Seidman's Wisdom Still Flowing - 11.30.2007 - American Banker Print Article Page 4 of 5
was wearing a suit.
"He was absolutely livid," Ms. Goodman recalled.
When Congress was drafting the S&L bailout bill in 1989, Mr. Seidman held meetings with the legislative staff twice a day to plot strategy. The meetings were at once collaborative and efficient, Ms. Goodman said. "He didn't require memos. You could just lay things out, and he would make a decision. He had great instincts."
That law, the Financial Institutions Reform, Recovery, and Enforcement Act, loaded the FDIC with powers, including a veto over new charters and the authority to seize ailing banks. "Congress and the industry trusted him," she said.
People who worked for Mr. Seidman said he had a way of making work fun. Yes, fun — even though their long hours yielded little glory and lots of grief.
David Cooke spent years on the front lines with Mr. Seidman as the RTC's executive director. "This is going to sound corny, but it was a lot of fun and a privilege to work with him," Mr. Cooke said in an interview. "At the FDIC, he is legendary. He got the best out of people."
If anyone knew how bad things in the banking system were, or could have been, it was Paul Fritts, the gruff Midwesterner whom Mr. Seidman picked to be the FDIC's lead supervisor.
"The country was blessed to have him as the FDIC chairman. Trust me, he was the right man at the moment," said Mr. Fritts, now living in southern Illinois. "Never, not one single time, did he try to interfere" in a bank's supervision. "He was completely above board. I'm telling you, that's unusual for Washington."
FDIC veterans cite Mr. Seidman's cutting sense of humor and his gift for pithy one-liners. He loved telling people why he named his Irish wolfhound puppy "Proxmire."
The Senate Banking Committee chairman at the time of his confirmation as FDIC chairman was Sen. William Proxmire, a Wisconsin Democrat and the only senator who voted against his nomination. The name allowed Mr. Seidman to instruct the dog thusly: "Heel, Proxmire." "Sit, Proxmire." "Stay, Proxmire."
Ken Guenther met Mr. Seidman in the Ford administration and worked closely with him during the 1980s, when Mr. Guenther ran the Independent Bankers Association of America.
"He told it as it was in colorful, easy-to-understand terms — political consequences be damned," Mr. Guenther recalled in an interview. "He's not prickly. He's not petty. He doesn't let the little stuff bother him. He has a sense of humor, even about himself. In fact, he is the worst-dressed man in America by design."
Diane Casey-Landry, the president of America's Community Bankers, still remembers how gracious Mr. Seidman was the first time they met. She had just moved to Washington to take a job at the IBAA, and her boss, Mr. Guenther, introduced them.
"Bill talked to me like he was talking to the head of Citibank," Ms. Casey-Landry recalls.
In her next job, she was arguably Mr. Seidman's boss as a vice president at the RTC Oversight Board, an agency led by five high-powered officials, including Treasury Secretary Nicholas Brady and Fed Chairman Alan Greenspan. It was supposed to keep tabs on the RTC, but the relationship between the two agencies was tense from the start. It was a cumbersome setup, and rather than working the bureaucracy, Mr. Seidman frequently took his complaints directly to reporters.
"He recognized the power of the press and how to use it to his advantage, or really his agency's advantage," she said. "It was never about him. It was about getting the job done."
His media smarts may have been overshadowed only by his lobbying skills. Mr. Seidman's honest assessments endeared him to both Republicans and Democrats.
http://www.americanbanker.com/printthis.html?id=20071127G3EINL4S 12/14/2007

========

**EXERCISE DETAILS:**
I need each line from the listing where the word "with" occurs.

**ANSWER FOR THE TASK:**
When Congress was drafting the S&L bailout bill in 1989, Mr. Seidman held meetings with the legislative staff twice a day to plot strategy. The meetings were at once collaborative and efficient, Ms. Goodman said. "He didn't require memos. You could just lay things out, and he would make a decision. He had great instincts."
That law, the Financial Institutions Reform, Recovery, and Enforcement Act, loaded the FDIC with powers, including a veto over new charters and the authority to seize ailing banks. "Congress and the industry trusted him," she said.
David Cooke spent years on the front lines with Mr. Seidman as the RTC's executive director. "This is going to sound corny, but it was a lot of fun and a privilege to work with him," Mr. Cooke said in an interview. "At the FDIC, he is legendary. He got the best out of people."
Ken Guenther met Mr. Seidman in the Ford administration and worked closely with him during the 1980s, when Mr. Guenther ran the Independent Bankers Association of America.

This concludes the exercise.